== Task description ==
In the Windows post below, which Windows 7 feature does the writer say they love?

== Supplied text ==
___
I have been hearing that there might be a major overhaul to the interface. My initial reaction is don't. The start menu and My Computer has been working fine since 1995. Then again, the way iOS works is to just put an icon on the “desktop.” (I don't have an iPad or iPhone, so I'm not familiar with the terminology.) That's exactly what I do. For the common stuff I use all day it's right on the desktop. I just don't want to be locked out of my harddrive. I also don't want to be forced into sticking all of my music in My Music. I don't want to use a Libraries system which is nothing more than an overly complicated version of what I do anyway.
This is something from Win 7 that I love: the Favorites Menu in Explorer. It's easy to add location to it. What’s so great is say I'm in my comic folder and need to go to C drive. I just click on it without having to click on the back button, going to the Start menu, or minimizing a dozen windows to see the hard drive shortcut on the Desktop. I would really like to see that feature kept in Win 8.
Compatibility Mode has been garbage since day one. With Vista and 7 it does have its one good point. If a program won't install, set Compatibility Mode to “Run this program as an administrator” and it may install. However that doesn't mean that program will actually run as it did in XP and 9x. Or at all. Is there a way to get it to work as it was promised to do?
___
== Entries ==
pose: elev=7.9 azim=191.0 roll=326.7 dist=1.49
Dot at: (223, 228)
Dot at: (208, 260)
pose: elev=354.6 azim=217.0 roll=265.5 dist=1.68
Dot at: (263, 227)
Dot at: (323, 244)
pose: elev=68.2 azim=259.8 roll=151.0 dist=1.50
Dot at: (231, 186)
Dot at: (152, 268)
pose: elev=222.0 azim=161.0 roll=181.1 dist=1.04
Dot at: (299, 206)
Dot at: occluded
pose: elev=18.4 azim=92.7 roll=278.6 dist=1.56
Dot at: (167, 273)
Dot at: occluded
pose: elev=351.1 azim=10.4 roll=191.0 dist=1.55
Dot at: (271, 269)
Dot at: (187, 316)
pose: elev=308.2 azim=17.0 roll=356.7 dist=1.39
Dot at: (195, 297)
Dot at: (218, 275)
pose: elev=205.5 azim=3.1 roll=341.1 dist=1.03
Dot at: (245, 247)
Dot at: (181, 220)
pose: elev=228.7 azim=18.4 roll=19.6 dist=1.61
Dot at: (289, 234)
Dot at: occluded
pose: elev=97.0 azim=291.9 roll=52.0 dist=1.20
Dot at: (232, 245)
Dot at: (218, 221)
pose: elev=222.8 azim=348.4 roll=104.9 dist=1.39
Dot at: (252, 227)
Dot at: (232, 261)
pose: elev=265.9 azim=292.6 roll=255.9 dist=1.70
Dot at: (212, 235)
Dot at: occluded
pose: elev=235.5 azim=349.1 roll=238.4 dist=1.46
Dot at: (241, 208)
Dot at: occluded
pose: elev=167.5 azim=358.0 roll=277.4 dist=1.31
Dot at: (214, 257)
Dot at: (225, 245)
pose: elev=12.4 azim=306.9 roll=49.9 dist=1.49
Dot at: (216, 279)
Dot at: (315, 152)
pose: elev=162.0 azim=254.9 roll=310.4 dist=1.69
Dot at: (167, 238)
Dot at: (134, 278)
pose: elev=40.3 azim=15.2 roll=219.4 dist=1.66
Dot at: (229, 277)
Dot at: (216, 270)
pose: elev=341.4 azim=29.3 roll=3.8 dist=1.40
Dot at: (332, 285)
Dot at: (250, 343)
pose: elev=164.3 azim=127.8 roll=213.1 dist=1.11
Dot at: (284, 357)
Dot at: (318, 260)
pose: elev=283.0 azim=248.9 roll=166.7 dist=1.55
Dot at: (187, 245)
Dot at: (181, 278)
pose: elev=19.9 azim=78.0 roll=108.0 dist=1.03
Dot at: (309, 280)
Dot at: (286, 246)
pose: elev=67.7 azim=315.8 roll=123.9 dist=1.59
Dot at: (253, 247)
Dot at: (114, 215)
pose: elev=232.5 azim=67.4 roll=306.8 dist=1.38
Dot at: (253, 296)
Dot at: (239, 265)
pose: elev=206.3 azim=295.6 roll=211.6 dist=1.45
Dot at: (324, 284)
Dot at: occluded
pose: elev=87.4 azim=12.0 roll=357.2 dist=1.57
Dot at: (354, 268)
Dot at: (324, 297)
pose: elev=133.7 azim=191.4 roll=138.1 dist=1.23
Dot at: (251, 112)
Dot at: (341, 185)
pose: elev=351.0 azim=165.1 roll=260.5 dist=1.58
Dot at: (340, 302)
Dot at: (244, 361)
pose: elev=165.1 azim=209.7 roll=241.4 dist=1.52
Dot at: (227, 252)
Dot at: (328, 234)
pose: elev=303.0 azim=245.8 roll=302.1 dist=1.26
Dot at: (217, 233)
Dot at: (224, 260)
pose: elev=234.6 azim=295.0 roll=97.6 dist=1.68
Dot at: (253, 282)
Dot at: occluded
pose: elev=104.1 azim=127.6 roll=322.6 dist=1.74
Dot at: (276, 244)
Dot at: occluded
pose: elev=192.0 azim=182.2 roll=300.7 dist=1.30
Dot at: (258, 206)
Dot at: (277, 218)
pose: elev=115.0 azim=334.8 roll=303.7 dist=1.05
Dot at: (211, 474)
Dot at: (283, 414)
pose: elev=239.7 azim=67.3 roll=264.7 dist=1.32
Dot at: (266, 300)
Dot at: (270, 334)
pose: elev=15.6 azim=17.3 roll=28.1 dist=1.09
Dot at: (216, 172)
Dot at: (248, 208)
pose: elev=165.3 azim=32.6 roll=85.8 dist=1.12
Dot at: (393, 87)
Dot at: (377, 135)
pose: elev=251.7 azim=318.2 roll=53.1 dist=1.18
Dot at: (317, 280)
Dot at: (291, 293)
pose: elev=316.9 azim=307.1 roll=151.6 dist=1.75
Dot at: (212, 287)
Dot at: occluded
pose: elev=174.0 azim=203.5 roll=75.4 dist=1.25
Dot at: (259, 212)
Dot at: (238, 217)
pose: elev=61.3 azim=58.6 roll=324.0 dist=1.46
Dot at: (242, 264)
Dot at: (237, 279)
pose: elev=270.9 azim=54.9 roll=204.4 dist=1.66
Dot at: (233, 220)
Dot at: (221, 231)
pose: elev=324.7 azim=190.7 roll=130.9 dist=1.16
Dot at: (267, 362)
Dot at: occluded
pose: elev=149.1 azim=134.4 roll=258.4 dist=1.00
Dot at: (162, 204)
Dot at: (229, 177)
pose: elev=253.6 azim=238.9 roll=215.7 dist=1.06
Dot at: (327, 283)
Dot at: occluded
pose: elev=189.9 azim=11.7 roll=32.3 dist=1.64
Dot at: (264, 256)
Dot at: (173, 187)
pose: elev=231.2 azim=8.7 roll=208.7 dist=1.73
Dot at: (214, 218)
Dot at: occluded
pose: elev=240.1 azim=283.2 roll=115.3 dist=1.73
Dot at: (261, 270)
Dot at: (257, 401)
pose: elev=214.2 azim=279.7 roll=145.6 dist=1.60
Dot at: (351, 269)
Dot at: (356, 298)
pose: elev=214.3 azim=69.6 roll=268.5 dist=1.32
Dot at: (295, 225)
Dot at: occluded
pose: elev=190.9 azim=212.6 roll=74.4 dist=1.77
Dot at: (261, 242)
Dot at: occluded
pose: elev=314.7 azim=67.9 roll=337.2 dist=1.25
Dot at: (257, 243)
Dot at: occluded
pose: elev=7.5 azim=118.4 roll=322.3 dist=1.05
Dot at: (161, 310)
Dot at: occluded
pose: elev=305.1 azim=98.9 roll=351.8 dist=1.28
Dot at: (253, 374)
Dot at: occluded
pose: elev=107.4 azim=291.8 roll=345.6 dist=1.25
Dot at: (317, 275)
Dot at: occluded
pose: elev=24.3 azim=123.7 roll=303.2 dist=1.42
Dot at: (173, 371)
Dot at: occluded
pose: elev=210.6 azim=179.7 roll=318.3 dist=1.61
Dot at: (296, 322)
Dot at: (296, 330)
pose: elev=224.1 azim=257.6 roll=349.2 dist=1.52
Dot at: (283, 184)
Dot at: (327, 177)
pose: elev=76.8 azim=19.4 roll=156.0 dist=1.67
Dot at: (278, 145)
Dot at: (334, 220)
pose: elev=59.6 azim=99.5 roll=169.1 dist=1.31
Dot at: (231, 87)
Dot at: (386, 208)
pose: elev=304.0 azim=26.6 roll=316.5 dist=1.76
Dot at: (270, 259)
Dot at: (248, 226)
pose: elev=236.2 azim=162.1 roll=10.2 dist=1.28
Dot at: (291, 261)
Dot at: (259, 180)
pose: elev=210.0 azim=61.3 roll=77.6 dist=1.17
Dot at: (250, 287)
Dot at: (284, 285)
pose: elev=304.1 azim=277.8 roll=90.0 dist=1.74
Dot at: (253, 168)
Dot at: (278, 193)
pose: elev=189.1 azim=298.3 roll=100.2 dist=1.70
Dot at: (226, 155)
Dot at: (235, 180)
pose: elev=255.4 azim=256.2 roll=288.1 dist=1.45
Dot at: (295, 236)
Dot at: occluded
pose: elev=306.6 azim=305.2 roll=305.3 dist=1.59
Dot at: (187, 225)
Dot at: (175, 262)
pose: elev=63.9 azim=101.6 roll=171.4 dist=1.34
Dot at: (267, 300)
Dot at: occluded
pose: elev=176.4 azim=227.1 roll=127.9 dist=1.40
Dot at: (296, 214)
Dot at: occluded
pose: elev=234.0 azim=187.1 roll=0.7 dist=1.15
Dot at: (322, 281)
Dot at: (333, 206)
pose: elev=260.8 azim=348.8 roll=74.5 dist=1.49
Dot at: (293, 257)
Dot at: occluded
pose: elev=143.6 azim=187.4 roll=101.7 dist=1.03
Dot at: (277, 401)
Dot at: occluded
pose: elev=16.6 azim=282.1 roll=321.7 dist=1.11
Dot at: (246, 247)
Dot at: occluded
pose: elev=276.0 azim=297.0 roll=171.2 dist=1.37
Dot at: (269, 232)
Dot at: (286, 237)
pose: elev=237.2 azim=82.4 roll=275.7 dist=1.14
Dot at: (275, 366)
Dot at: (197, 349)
___
== Worked solution ==
The Favorites Menu in Explorer.